Two secular women stopped me to say that when they go for a walk at night, they take a big rock and sometimes a knife, to be on the safe side. "This isn't the city I grew up in," one said, who came back here to live after 30 years in Tel Aviv."


If there is anyone the city's residents who came to the rally can find to blame for the situation, it is the mayor, Moshe Abutbul. They say for years he did not hear their complaints about attacks on women by the increasing numbers of ultra-Orthodox. According to Tzion Sultan, a local social activist, Abutbul wants to make secular people and the moderately religious leave the city, and 7,500 people have done precisely that over the past four years.

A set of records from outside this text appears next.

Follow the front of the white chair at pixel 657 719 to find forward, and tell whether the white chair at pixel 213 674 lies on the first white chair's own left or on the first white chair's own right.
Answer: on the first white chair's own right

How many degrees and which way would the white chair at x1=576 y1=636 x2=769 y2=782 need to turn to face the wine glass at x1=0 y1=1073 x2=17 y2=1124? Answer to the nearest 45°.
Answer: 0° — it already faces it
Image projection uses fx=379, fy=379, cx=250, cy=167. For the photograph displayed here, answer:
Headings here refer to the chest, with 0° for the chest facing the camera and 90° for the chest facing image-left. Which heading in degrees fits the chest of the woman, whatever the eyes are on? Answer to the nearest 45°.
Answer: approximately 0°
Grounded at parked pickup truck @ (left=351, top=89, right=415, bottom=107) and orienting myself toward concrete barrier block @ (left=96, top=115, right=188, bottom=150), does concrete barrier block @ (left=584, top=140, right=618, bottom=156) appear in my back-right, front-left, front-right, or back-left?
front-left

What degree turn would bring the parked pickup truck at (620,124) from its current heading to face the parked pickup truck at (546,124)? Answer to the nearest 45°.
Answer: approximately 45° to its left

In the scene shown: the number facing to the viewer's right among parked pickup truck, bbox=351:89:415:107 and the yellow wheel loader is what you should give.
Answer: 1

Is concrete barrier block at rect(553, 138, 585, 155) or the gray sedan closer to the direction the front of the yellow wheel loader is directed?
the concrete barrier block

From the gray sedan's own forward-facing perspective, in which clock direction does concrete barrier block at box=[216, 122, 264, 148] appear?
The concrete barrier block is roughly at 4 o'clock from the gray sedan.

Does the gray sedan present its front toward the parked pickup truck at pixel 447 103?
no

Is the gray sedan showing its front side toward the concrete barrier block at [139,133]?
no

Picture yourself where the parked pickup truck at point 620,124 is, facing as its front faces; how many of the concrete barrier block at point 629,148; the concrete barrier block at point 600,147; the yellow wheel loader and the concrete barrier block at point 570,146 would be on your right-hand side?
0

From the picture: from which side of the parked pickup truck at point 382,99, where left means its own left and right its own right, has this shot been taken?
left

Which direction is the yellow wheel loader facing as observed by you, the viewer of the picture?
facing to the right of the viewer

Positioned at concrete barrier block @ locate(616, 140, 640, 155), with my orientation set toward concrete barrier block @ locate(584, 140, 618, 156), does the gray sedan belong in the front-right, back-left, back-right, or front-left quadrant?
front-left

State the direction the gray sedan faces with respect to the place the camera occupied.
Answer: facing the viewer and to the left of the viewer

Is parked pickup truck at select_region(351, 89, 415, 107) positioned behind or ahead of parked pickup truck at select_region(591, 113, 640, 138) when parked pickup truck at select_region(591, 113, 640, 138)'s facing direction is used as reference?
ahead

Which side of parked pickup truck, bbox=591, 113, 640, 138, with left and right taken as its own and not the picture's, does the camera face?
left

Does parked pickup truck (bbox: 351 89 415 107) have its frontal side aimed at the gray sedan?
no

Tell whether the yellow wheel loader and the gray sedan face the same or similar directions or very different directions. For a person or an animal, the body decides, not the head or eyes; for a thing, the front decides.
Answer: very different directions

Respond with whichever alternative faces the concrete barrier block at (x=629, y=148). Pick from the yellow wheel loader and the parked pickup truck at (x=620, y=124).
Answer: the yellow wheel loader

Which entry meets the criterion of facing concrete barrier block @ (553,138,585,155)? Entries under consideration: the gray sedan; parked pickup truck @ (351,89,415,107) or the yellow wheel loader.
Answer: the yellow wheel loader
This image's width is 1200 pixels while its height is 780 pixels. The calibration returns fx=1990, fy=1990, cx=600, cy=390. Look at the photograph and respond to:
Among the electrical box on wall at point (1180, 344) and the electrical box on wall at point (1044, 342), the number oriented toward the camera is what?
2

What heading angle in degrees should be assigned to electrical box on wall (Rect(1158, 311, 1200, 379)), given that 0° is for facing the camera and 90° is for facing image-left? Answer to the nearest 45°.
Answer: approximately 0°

Cooperation between Abutbul, the ultra-Orthodox Housing and Construction Minister Ariel Atias and the prime minister have led to the fact that out of 30,000 housing units soon to be built in the city, only 2,000 are earmarked for secular or moderate Orthodox people, Sultan says.


The question is how long will it take us to forget about Beit Shemesh and leave its secular and moderate Orthodox residents, which still make up 65 percent of the city's population, to the ultra-Orthodox extremists and the municipality that cooperates with them.